In the entries below, locate the line with "wire[2:0] c;", then give again that line and all lines after it, exactly, with pictures omitted.
PROVIDED MATERIAL below:
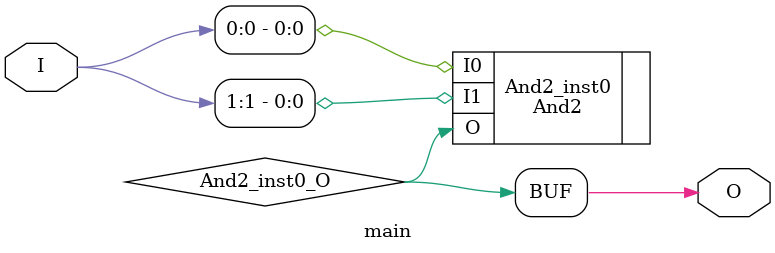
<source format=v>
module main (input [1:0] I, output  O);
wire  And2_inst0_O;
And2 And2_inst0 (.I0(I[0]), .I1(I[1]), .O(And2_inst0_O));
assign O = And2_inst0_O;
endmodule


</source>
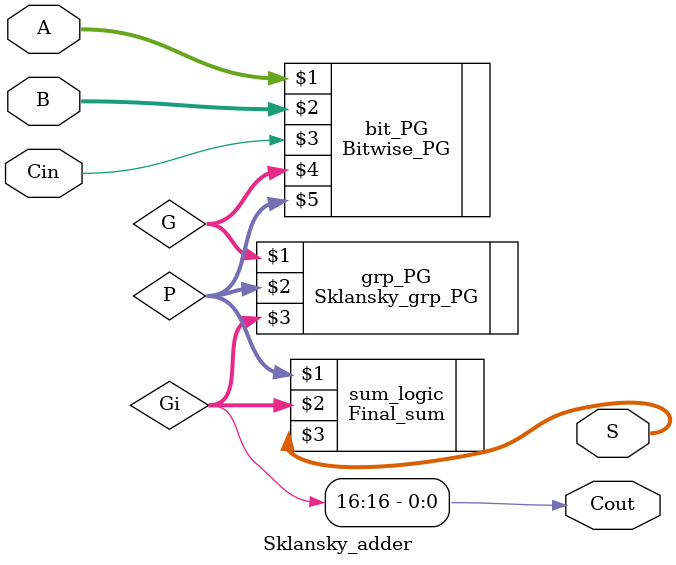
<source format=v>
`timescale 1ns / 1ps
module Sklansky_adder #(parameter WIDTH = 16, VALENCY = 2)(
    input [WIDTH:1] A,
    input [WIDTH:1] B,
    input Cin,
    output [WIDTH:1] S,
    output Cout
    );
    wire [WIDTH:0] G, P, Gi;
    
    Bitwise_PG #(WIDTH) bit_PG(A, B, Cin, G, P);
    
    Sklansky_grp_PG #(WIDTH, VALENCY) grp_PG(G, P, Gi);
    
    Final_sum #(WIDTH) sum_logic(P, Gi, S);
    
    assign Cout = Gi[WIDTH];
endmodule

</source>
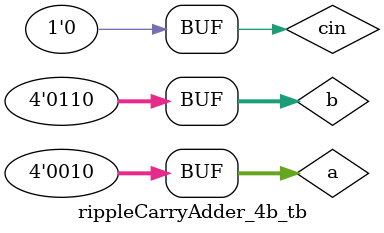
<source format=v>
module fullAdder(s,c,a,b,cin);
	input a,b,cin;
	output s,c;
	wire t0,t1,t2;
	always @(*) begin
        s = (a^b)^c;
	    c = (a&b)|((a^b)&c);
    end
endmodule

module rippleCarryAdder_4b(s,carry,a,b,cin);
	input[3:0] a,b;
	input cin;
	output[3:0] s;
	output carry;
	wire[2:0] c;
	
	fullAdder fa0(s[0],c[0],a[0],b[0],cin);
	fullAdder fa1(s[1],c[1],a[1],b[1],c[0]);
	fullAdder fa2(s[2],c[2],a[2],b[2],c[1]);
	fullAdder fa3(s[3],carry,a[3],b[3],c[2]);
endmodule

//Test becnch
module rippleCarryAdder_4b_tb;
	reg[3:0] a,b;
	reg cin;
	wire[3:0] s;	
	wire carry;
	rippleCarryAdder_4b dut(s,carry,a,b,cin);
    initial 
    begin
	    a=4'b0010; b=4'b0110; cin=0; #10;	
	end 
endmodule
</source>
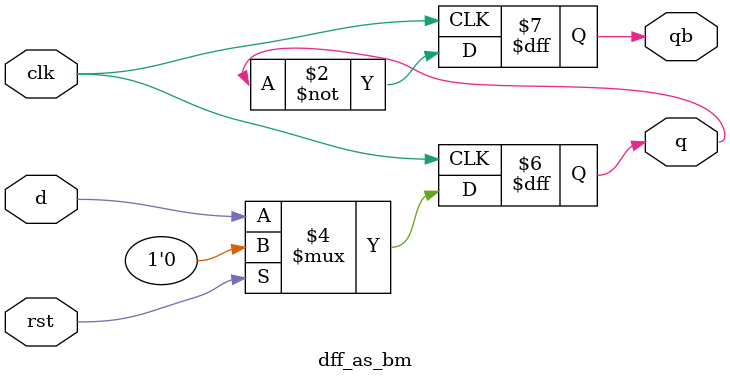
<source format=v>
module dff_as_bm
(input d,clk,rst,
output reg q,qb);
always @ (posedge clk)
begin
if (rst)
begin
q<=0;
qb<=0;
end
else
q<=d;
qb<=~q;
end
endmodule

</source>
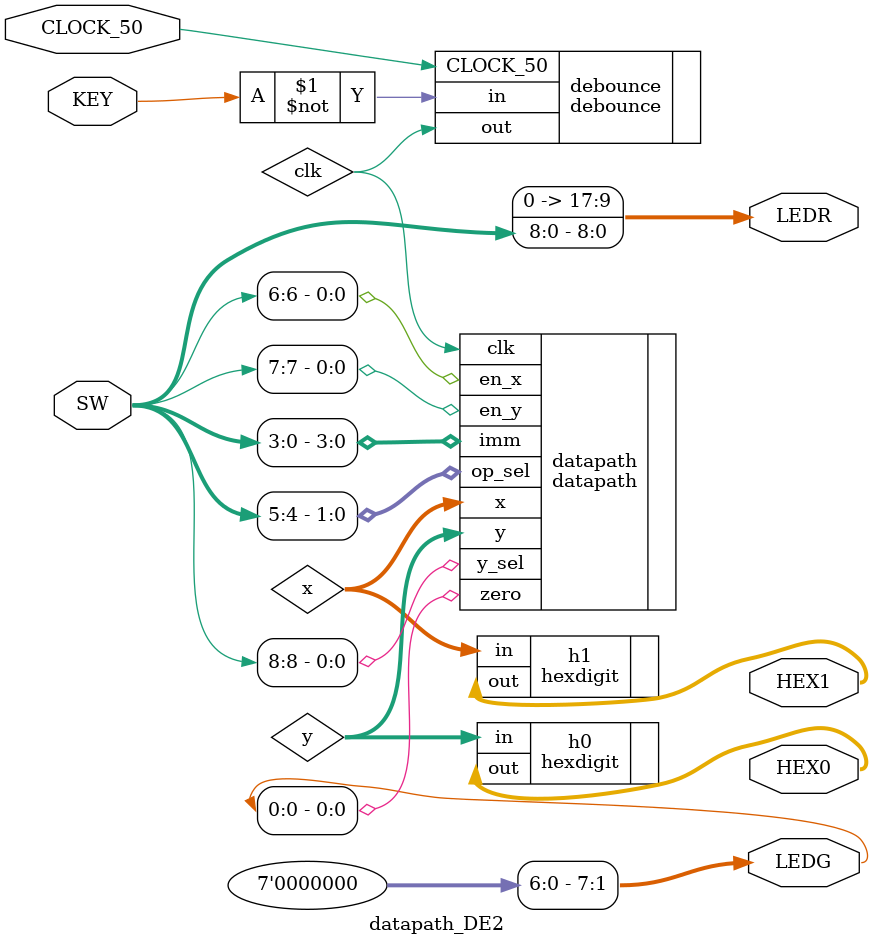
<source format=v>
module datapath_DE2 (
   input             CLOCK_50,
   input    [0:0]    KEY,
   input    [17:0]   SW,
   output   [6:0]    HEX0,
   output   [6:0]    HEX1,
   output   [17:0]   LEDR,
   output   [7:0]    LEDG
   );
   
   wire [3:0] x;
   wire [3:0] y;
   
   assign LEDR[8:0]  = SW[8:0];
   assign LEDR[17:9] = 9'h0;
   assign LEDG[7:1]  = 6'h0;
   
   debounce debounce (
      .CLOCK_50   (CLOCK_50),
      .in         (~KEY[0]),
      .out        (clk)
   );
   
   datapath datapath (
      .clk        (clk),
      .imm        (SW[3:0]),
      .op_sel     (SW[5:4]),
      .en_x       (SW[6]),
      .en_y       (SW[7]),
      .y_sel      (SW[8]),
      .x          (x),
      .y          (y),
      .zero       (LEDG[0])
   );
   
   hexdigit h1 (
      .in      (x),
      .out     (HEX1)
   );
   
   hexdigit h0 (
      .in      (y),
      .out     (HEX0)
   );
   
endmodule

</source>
End of PROVIDED MATERIAL.
● **EXERCISE RESPONSE**
	wire[2:0] c;
	
	fullAdder fa0(s[0],c[0],a[0],b[0],cin);
	fullAdder fa1(s[1],c[1],a[1],b[1],c[0]);
	fullAdder fa2(s[2],c[2],a[2],b[2],c[1]);
	fullAdder fa3(s[3],carry,a[3],b[3],c[2]);
endmodule

//Test becnch
module rippleCarryAdder_4b_tb;
	reg[3:0] a,b;
	reg cin;
	wire[3:0] s;	
	wire carry;
	rippleCarryAdder_4b dut(s,carry,a,b,cin);
    initial 
    begin
	    a=4'b0010; b=4'b0110; cin=0; #10;	
	end 
endmodule
</source>
<source format=v>
module dff_as_bm
(input d,clk,rst,
output reg q,qb);
always @ (posedge clk)
begin
if (rst)
begin
q<=0;
qb<=0;
end
else
q<=d;
qb<=~q;
end
endmodule

</source>
<source format=v>
module datapath_DE2 (
   input             CLOCK_50,
   input    [0:0]    KEY,
   input    [17:0]   SW,
   output   [6:0]    HEX0,
   output   [6:0]    HEX1,
   output   [17:0]   LEDR,
   output   [7:0]    LEDG
   );
   
   wire [3:0] x;
   wire [3:0] y;
   
   assign LEDR[8:0]  = SW[8:0];
   assign LEDR[17:9] = 9'h0;
   assign LEDG[7:1]  = 6'h0;
   
   debounce debounce (
      .CLOCK_50   (CLOCK_50),
      .in         (~KEY[0]),
      .out        (clk)
   );
   
   datapath datapath (
      .clk        (clk),
      .imm        (SW[3:0]),
      .op_sel     (SW[5:4]),
      .en_x       (SW[6]),
      .en_y       (SW[7]),
      .y_sel      (SW[8]),
      .x          (x),
      .y          (y),
      .zero       (LEDG[0])
   );
   
   hexdigit h1 (
      .in      (x),
      .out     (HEX1)
   );
   
   hexdigit h0 (
      .in      (y),
      .out     (HEX0)
   );
   
endmodule

</source>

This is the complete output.